Ce film noir est peu bavard, mais il offre tout de même quelques dialogues remarquables. Ainsi, lorsque Clara déclame "des souvenirs, des souvenirs, est-ce que j’ai une gueule à faire l’amour avec des souvenirs", Prévert rivalise avec Jeanson et son célèbre "atmosphère" offert à la même Arletty un an plutôt dans Hôtel du Nord. De plus, dans l’un des dialogues les plus mythiques du film, Jean Gabin exprime un cri de désespoir mémorable à la fenêtre de son appartement, dans un plan en contre-plongée face à une foule, un tribunal populaire réuni sur la place.
A l’affiche du Jour se lève, Jean Gabin renouvelle sa collaboration avec Marcel Carné et campe le rôle de François, ouvrier sableur dans une usine. Ce personnage sensible se retrouve emporté malgré lui dans une situation qu’il ne contrôle pas, subissant l’influence d’un dompteur de chiens qui rivalise avec lui pour ravir le cœur de Françoise, jeune fleuriste faussement innocente interprétée par Jacqueline Laurent, qui n’a connu qu’une brève carrière.

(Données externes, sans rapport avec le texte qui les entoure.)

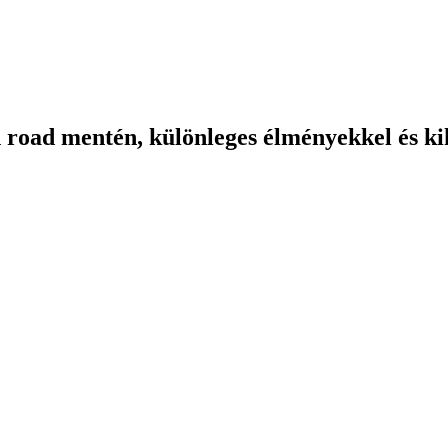
road mentén, különleges élményekkel és ki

Ce rival, c’est Valentin, joué par Jules Berry. A la sortie du film, l’acteur est connu depuis son rôle déjà antipathique dans Le Crime de Monsieur Lange, aux dialogues d’ailleurs écrits par Jules Prévert. Ici, Jules Berry joue un nouveau rôle détestable, manipulateur et méprisant si réussi que trois ans plus tard, Marcel Carné lui offre celui du diable dans Les Visiteurs du soir. Dans toute la carrière de Gabin, rares sont les acteurs qui ont réussi à lui tenir tête sur l’échelle du charisme, voire à le dépasser, et Jules Berry est de ceux-là. Précisons également que lorsque Valentin prétend être le père de Françoise, ce patriarche autoritaire et hostile à l’émancipation de sa fille fait écho au traitement que réserve Marcel Carné aux pères dans la plupart de ses œuvres. Pensons par exemple à Michel Simon dans Le Quai des brumes.

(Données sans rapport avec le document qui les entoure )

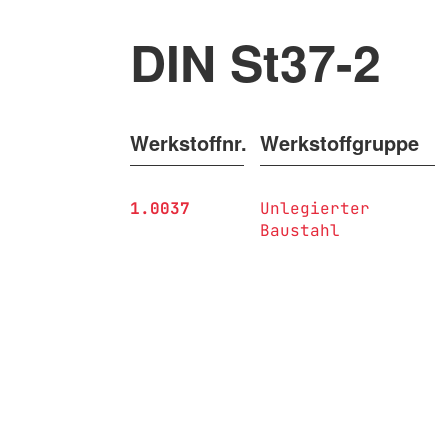
DIN St37-2
Werkstoffnr.
Werkstoffgruppe
1.0037
Unlegierter
Baustahl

On retrouve également une autre grande actrice, habituée à travailler avec Carné, Arletty, qui n’a rien perdu de sa gouaille mais qui joue un personnage plus en retenu que celui de la prostituée dans Hôtel du Nord. Sage, mélancolique et douce, l’actrice dévoile encore une fois la force communicative de ses sentiments et de ses émotions.
Enfin, après avoir également joué dans la précédente réalisation de Carné, Hôtel du Nord, Bernard Blier campe ici le rôle d’un ouvrier et ami de François dans une solidarité ouvrière qui n’a plus d’efficacité. Le film est tourné pendant l’hiver 1939. En novembre 1938, une grève générale est déclenchée par la CGT à la suite de la révocation, par Daladier, de plusieurs acquis du Front Populaire, dont la suppression de la semaine des 40 heures. Mais ce mouvement social se solde par un terrible échec suivi de milliers de licenciements et de jugements. Le Jour se lève porte ainsi la trace de cette défaite collective.
Mais s’il dispose d’indiscutables qualités techniques et scénaristiques, ce film noir souffre d’un rythme monotone. Si certaines interprétations sont à saluer, comme celles de Jules Berry et d’Arletty, le rôle de la jeune fleuriste est à mourir d’ennui, et sa fausse candeur, son absence de transparence, la rendraient presque aussi détestable que l’homme qui la tient sous son influence. La distribution manque de personnages intéressants et suffisamment exploités, et certains plans sont dépassés, comme lors de l’idylle cachée de François et Françoise sous la serre. Néanmoins, ce film a connu une nouvelle version, sortie en 1947, avec Henry Fonda reprenant le rôle de Jean Gabin.